In the Douglas Lake fishing thread, why does G3_Guy say he enjoys night fishing in the summer?

- PROVIDED TEXT:
++++
# 07.23.10 Douglas Lake, TN...Great Night!



## G3_Guy (Jul 26, 2010)

Temp: 95
Water Temp: 86 - 88
Water Clarity: Clear
Winds: Calm
Weather: Clear & HOTTT!

Apologies for the delay in getting the report out but it was a busy weekend. I arrived at the lake around 6:30 Friday evening. While I was waiting for the rest of my fishing party to get to the ramp I retied a few things and got ready to go. My partner arrived around 7 and the other two who were coming to fish called to say they were having trailer issues and would be there around 9. So, me and my partner hit the water around 7:30. We managed only one smallmouth before dark. We met up with our other two friends around 9pm and chatted for a while. We parted and fished until around 3am. During that time we landed 16 more bass and our two buddies in the other boat landed 6. All of our fish were caught on points from 6' - 25' deep. Most which came on plastics. The smallmouth were really active as we landed 6 total for the trip. We landed a total of 17 bass and I also managed to catch a 5.5lb largemouth which really made my night. All in all it was a very enjoyable night. I wish I could have stayed out a little longer but there were things to get done Saturday. A big thanks to Michael, Matt and Robby for going as we had a fantastic time! Below are a few pics from our trip.

God Bless & Good Fishing!


----------



## Captain Ahab (Jul 26, 2010)

Nice job - I am addicted to night fishing


----------



## G3_Guy (Jul 26, 2010)

Captain Ahab said:


> Nice job - I am addicted to night fishing


Thanks Captain! I love it too in the summer! You just can beat when it's hot! Less Heat + Fewer Boats = Better Time!


----------



## cali27 (Jul 26, 2010)

Nce pig in pic 4. I have not been night fishing in a long time. I need to plan a night trip soon.


----------
++++
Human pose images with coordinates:
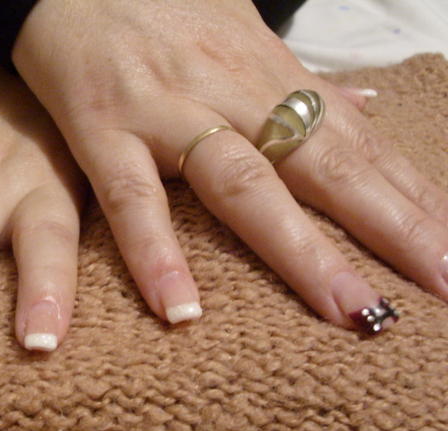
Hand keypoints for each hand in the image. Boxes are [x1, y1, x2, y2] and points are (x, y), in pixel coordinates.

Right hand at [13, 0, 447, 331]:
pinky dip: (157, 254)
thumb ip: (295, 79)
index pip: (356, 141)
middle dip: (391, 228)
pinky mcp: (103, 129)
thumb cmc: (156, 9)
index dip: (411, 197)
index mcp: (266, 74)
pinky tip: (183, 312)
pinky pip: (132, 198)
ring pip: (244, 184)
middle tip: (440, 285)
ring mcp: (167, 111)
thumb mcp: (237, 34)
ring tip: (352, 312)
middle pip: (324, 165)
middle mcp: (229, 92)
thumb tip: (362, 98)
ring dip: (303, 252)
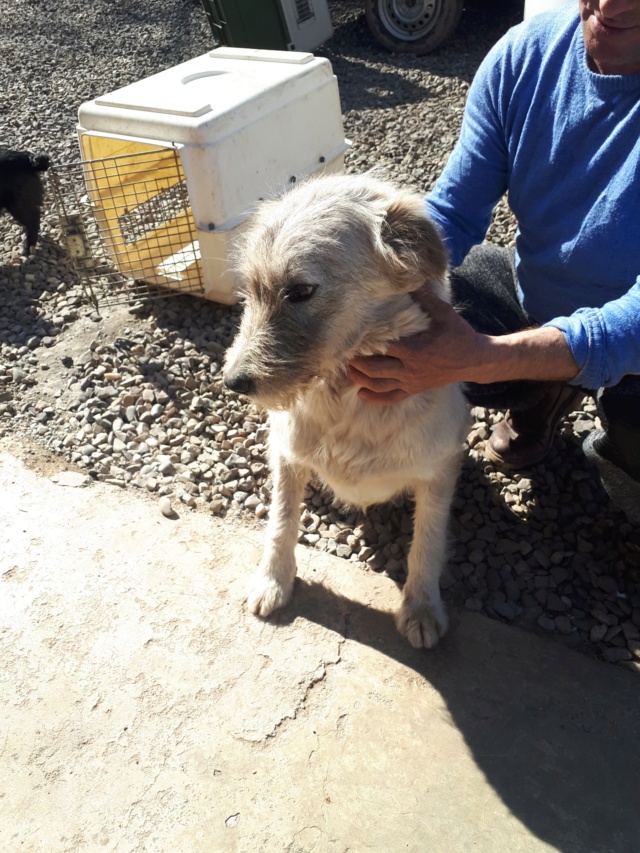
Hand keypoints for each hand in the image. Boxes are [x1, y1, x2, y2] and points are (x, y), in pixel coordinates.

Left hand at [348, 288, 488, 404]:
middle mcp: (410, 368)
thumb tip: (412, 279)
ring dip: (362, 379)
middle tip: (343, 355)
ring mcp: (412, 381)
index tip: (351, 338)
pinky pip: (392, 397)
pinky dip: (376, 398)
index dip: (365, 344)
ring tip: (349, 371)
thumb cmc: (459, 335)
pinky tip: (362, 393)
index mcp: (414, 349)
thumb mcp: (444, 314)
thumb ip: (425, 298)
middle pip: (375, 369)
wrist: (475, 359)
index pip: (383, 347)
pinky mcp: (415, 389)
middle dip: (357, 364)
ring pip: (380, 385)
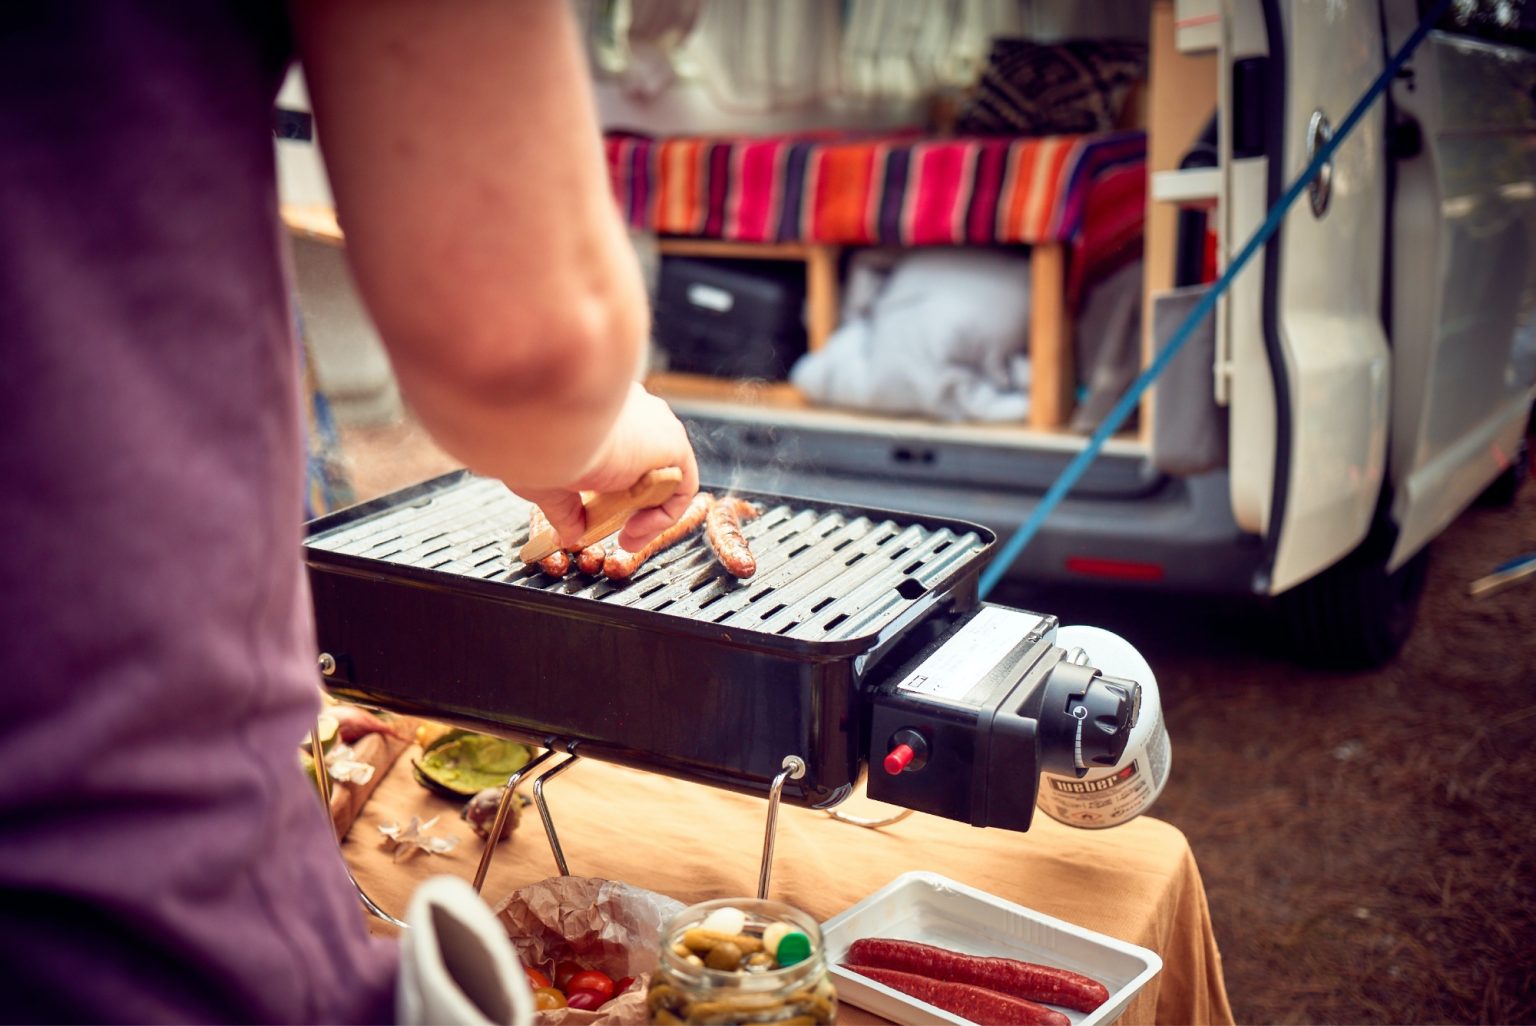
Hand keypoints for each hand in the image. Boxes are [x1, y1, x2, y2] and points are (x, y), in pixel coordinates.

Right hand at [515, 383, 699, 551]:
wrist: (549, 428)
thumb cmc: (536, 443)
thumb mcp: (546, 483)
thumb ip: (563, 510)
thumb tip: (568, 535)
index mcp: (601, 410)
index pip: (620, 450)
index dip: (612, 492)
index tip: (594, 517)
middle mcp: (633, 412)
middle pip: (646, 466)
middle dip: (633, 506)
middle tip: (617, 532)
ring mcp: (655, 425)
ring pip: (665, 477)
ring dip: (648, 514)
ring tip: (625, 539)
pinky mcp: (673, 443)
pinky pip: (682, 486)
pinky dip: (665, 515)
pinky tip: (636, 529)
++++
- RESPONSE AREA: He says night fishing in the summer means less heat and fewer boats, which together make for a better time.